In the period between 1790 and mid 1860s, the social values, economic systems, and political ideologies of the Northern and Southern American States became increasingly at odds with each other. Within the same period, slavery was exercised at varying extents in the two parts of the divide, with the southern communities upholding slavery, and relying on it as its major economic wheel. Most feel that the varying ideologies held by the Northern and Southern communities then, were the major precursor to the American Civil war. This paper looks back into time to examine the contribution of slavery to the civil war, particularly between 1790 and 1860, since it was the period that saw the beginning of the revolution and abolishment of slavery in the United States. Three major developments that took place within the same period will also be discussed.
In the period between 1790 and 1860, slavery was a major topic of concern at a time when the American states sought to unite and thus establish a uniform social-political system. The topic of slavery therefore emerged in discussions regarding states rights, and the morality and ethicality of running a state on forceful human labour. This was particularly evident among various political and social platforms, after the United States coast survey developed and produced a map that showed how the slave population was distributed among the South American States. The map revealed that there had been approximately 4 million slaves forcefully running the southern economy.
As this transpired in the south, the Northern American community had demonstrated less reliance on slave labour. The Northern states had invested on industrialization and entrepreneurship. Despite the fact that colored people lived under harsh conditions in those states, they remained free. These variations in opinions and perspectives regarding slavery between these groups of states sunk the wedge deeper, and appeared to drive a rift in their political ambitions of uniting. The result was that states affiliated to the northern community abolished slavery, while those in the south clung on it. As such, slavery was the major source of conflict that brought the civil war.
The three main developments that could have sparked the civil war, and regarding slavery are; The move by South Carolina to have slavery abolished in 1832; The purchase of Kansas by the federal government, what is otherwise known as The Louisiana Purchase; and finally, the seceding of South Carolina from the union in 1860. All this developments indicated the growing rift and rebellion within the union. The major topic of concern in this case was slavery, states that had abolished slavery appeared to have been in rivalry with those united.

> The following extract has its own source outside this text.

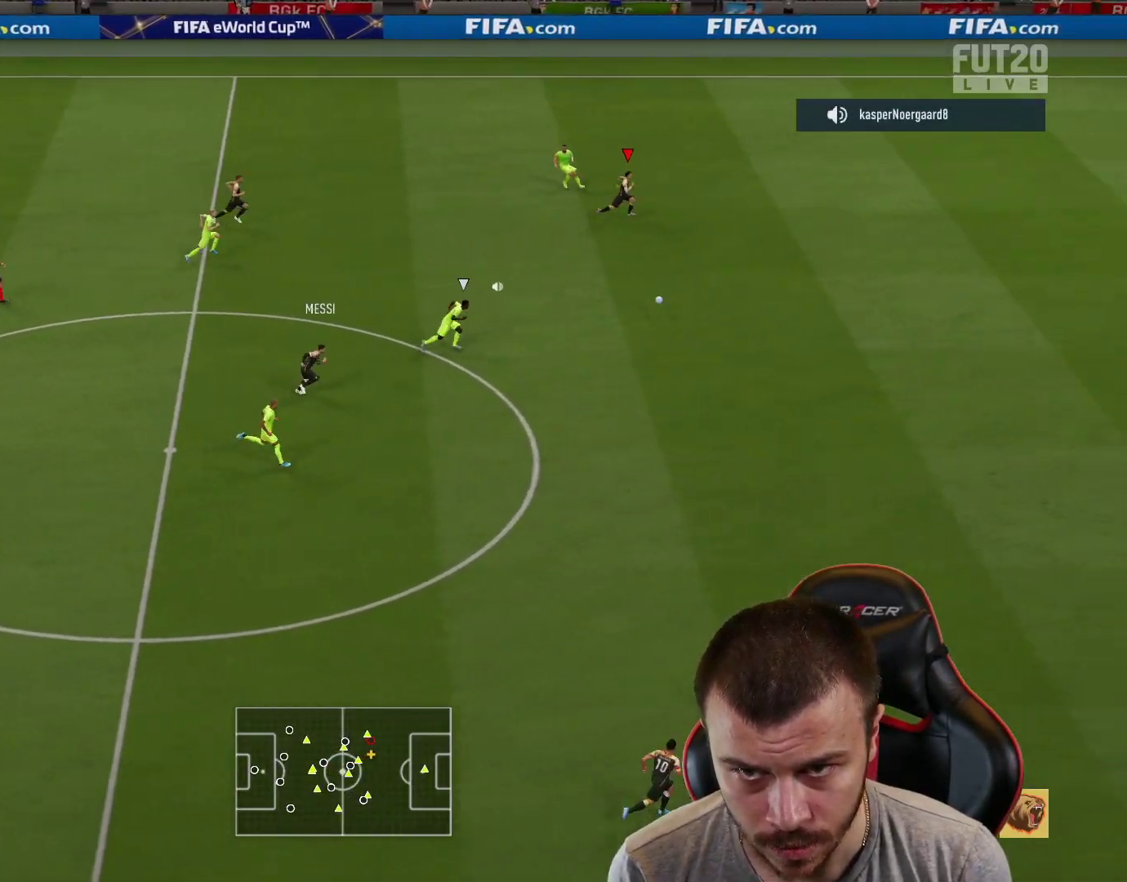
{"buttons": ["R2"], "left_stick": "down-right", "right_stick": "center", "events": [[500, "left_stick", "down-right"]]}
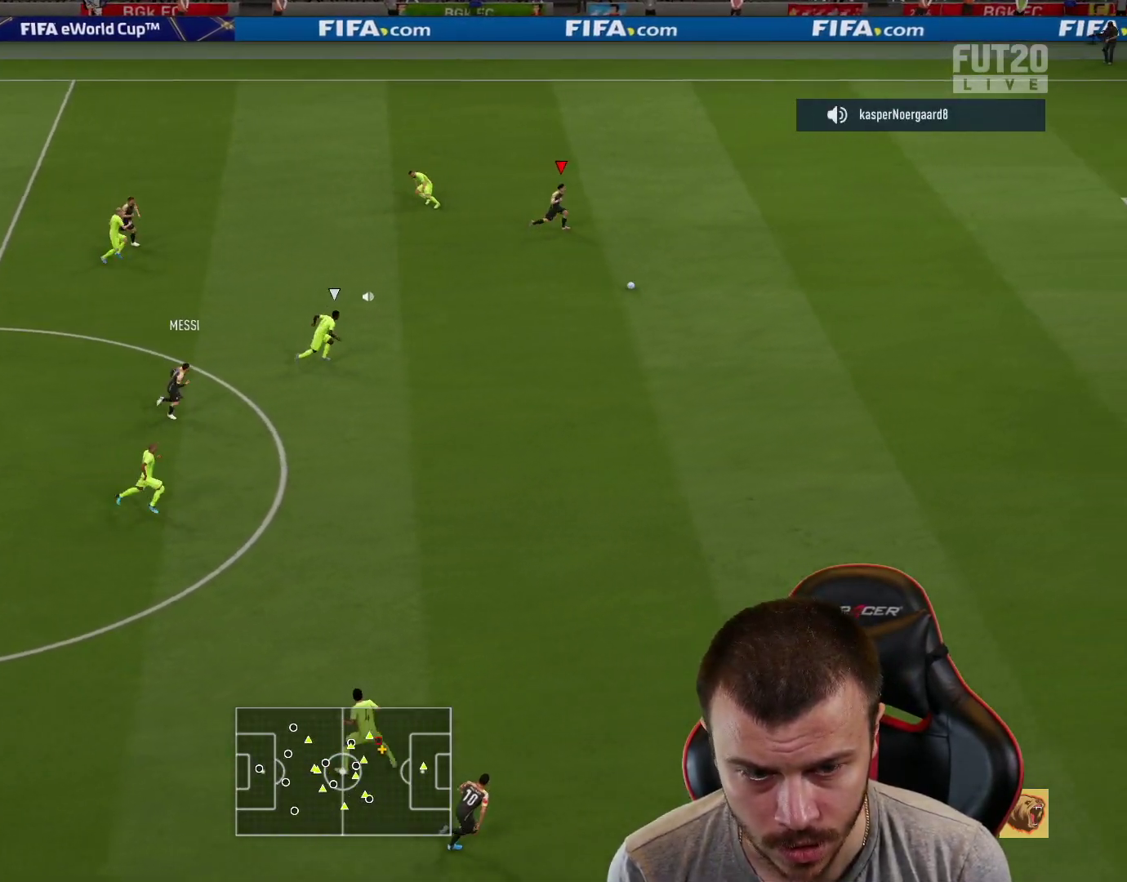
{"buttons": ["R2"], "left_stick": "down-right", "right_stick": "center", "events": []}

Internal strife also grew from the diverging opinions about abolishing slavery, and the traditional economic system of the South.

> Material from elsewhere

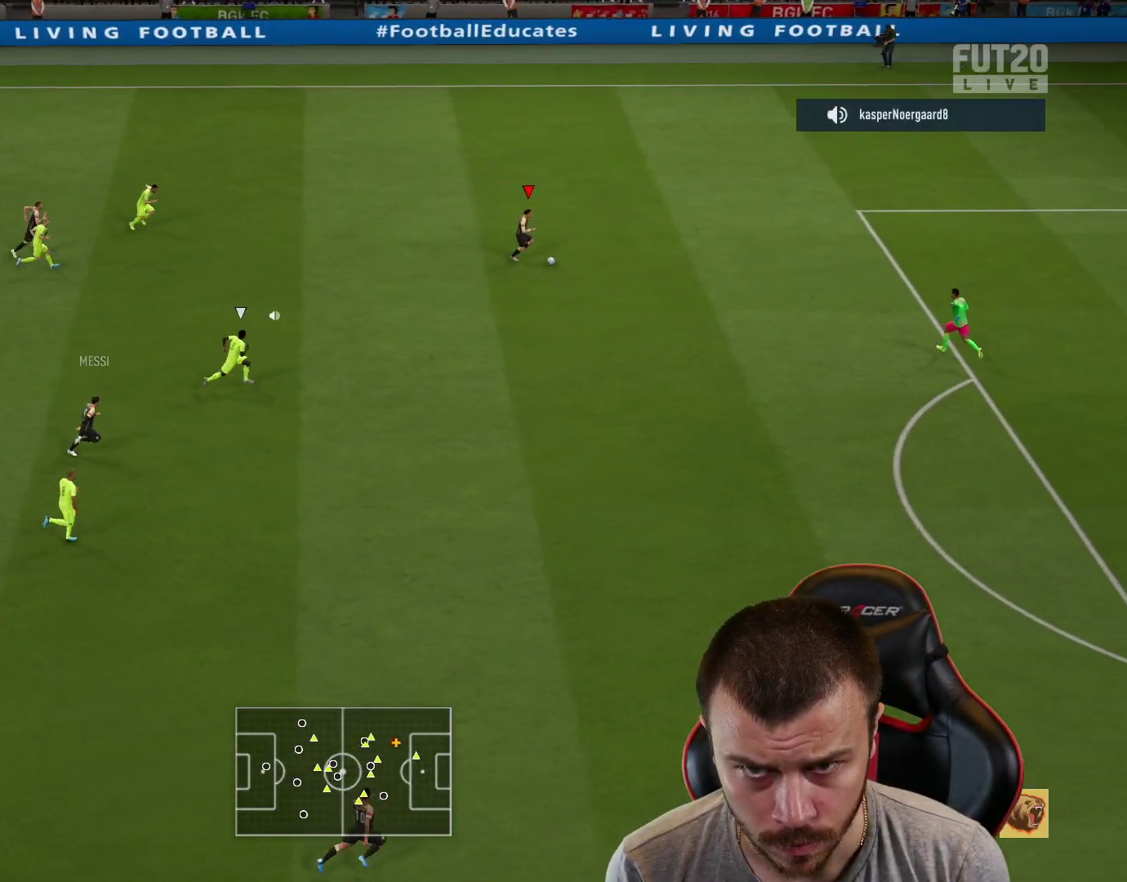
{"buttons": ["L3"], "left_stick": "down", "right_stick": "center", "events": [[33, "TRIANGLE", "down"], [117, "L3", "down"], [117, "left_stick", "down"], [250, "TRIANGLE", "up"]]}
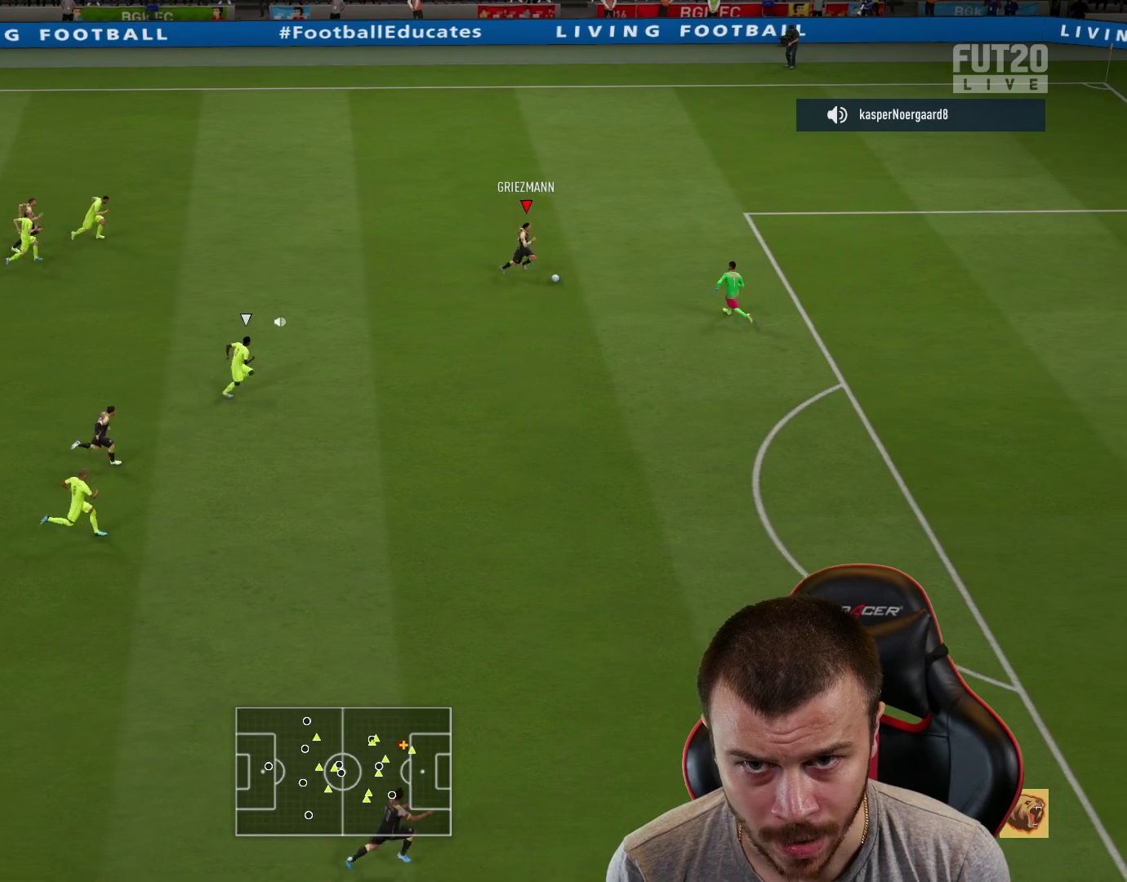
{"buttons": ["R2"], "left_stick": "down-right", "right_stick": "center", "events": [[267, "R2", "down"], [417, "L3", "up"], [417, "left_stick", "down-right"]]}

The move by the federal government to force South Carolina into submission through military power was a precursor to civil strife. Slavery and a states right became a twin-topic. For states to gain freedom from the federal government, slaves had to also have them.
The conflict and disputes from the move to purchase Kansas by the federal government also drove the wedge deeper. The state was divided into two groups, those that wanted slavery abolished, and those who did not. This also drove the United States towards the civil war.
Finally, the move by South Carolina to secede and stick to its views weakened the Union. This was the first sign of states willing to use whatever means to break free from the federal government, and in the process abolish slavery. It is therefore fair to conclude that the American civil war was a direct result of slavery disputes.
Potter, D. M. (1977). The Impending Crisis: America Before the Civil War, 1848-1861. Harper Collins.